Il video documentario di Arte, ROHINGYA, MECCANICA DEL CRIMINE
Una dei tanti esodi, o diaspore, di popoli in miseria costretti a fuggire alla morte. I Rohingya fuggono da una mattanza scatenata dai violenti rigurgiti nazionalisti, esplosi in Birmania, dopo la fine della dittatura militare. Un nazionalismo misto a fondamentalismo religioso buddista – paradossale che possa esistere nella religione della compassione universale – contro la minoranza Rohingya, di confessione mussulmana rea, secondo un meccanismo propagandistico ben rodato, di non essere nemmeno storicamente come originaria della Birmania. Sono considerati bengalesi in territorio birmano. Per questo, una volta pronta la macchina genocida – preparata dietro le quinte sui media e con l’appoggio di importanti esponenti oltranzisti della classe religiosa- nessuno si accorge che i massacri sono già iniziati.
Massacri visti dalla frontiera come colonne di fumo di villaggi in fiamme. Ecco, così ha inizio questa storia, l’ennesima, di massacri e povertà. Un popolo che emigra in Bangladesh e che si accalca su costoni fangosi e malsani. In poco tempo, sorgono tendoni di plastica e lamiere che paiono sfidare le leggi di gravità. Tutto sotto una pioggia diluviava che si alterna ad un sole implacabile obeso di vapore acqueo. Fame e malattie imperversano nell’indifferenza generale – tranne che tra i volontari delle ONG – compresa quella del Premio Nobel per la pace Aung San Suu Kyi. Giudicata tiepida, quando non ostile, nei confronti della minoranza Rohingya, sarà la storia a giudicare il suo comportamento e, se è colposo, capire perché sia avvenuto.
Non bisogna precipitarsi nel giudizio omettendo – per una sorta di morale di circostanza – il passato che ha subito questa donna.
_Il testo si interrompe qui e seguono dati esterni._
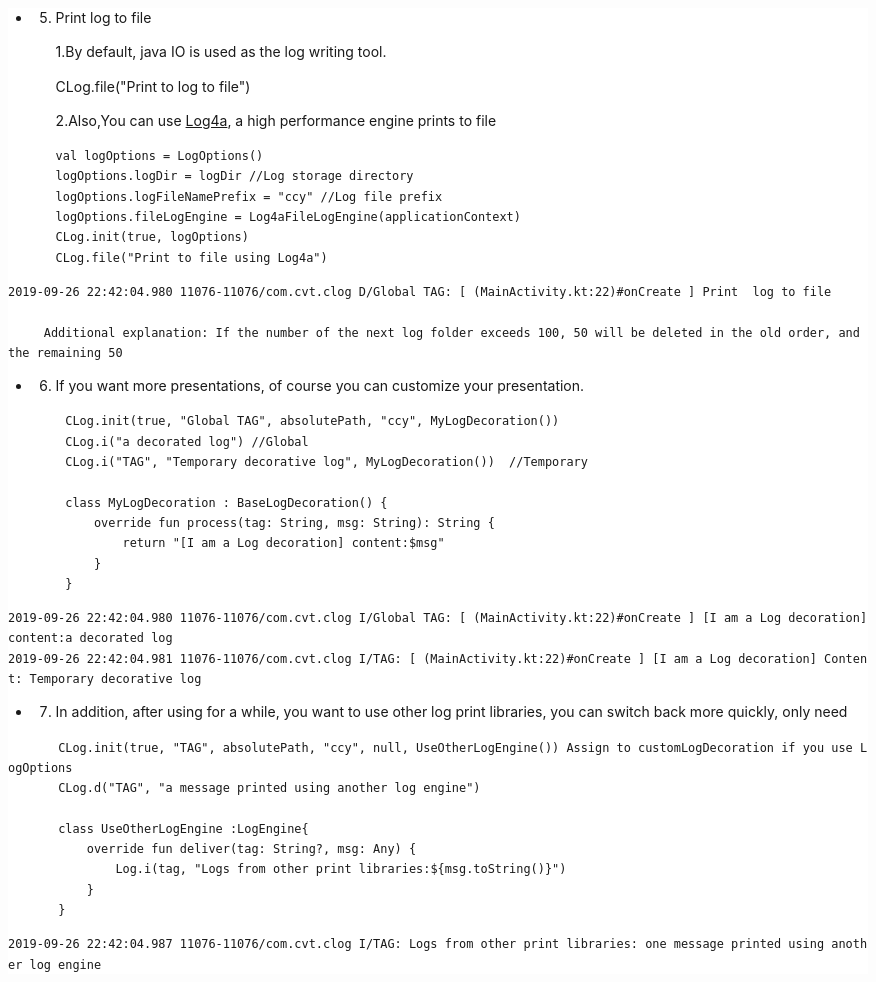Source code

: -    5. Print log to file

        1.By default, java IO is used as the log writing tool.
  
          CLog.file("Print to log to file") 
        

        2.Also,You can use [Log4a](https://github.com/pqpo/Log4a), a high performance engine prints to file
        ```
        val logOptions = LogOptions()
        logOptions.logDir = logDir //Log storage directory
        logOptions.logFileNamePrefix = "ccy" //Log file prefix
        logOptions.fileLogEngine = Log4aFileLogEngine(applicationContext)
        CLog.init(true, logOptions)
        CLog.file("Print to file using Log4a")
        ```
    2019-09-26 22:42:04.980 11076-11076/com.cvt.clog D/Global TAG: [ (MainActivity.kt:22)#onCreate ] Print  log to file
  
         Additional explanation: If the number of the next log folder exceeds 100, 50 will be deleted in the old order, and the remaining 50
        
-    6. If you want more presentations, of course you can customize your presentation.
```
        CLog.init(true, "Global TAG", absolutePath, "ccy", MyLogDecoration())
        CLog.i("a decorated log") //Global
        CLog.i("TAG", "Temporary decorative log", MyLogDecoration())  //Temporary  

        class MyLogDecoration : BaseLogDecoration() {
            override fun process(tag: String, msg: String): String {
                return "[I am a Log decoration] content:$msg"
            }
        }
```
     
    2019-09-26 22:42:04.980 11076-11076/com.cvt.clog I/Global TAG: [ (MainActivity.kt:22)#onCreate ] [I am a Log decoration] content:a decorated log
    2019-09-26 22:42:04.981 11076-11076/com.cvt.clog I/TAG: [ (MainActivity.kt:22)#onCreate ] [I am a Log decoration] Content: Temporary decorative log
    
-    7. In addition, after using for a while, you want to use other log print libraries, you can switch back more quickly, only need
 ```
        CLog.init(true, "TAG", absolutePath, "ccy", null, UseOtherLogEngine()) Assign to customLogDecoration if you use LogOptions
        CLog.d("TAG", "a message printed using another log engine")    

        class UseOtherLogEngine :LogEngine{
            override fun deliver(tag: String?, msg: Any) {
                Log.i(tag, "Logs from other print libraries:${msg.toString()}")
            }
        }
 ```    
    2019-09-26 22:42:04.987 11076-11076/com.cvt.clog I/TAG: Logs from other print libraries: one message printed using another log engine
Essa è e rimane un esempio di coraggio e sopportazione di fronte all’incarcerazione e alla violenza politica. Ma per amore della verità noi dobbiamo, come cittadini, approfondire e informarci e non dimenticare i Rohingya.
Ciò non bastasse, all’emergenza umanitaria provocata dalla diaspora di un intero popolo, si aggiunge l’emergenza sanitaria di Covid-19.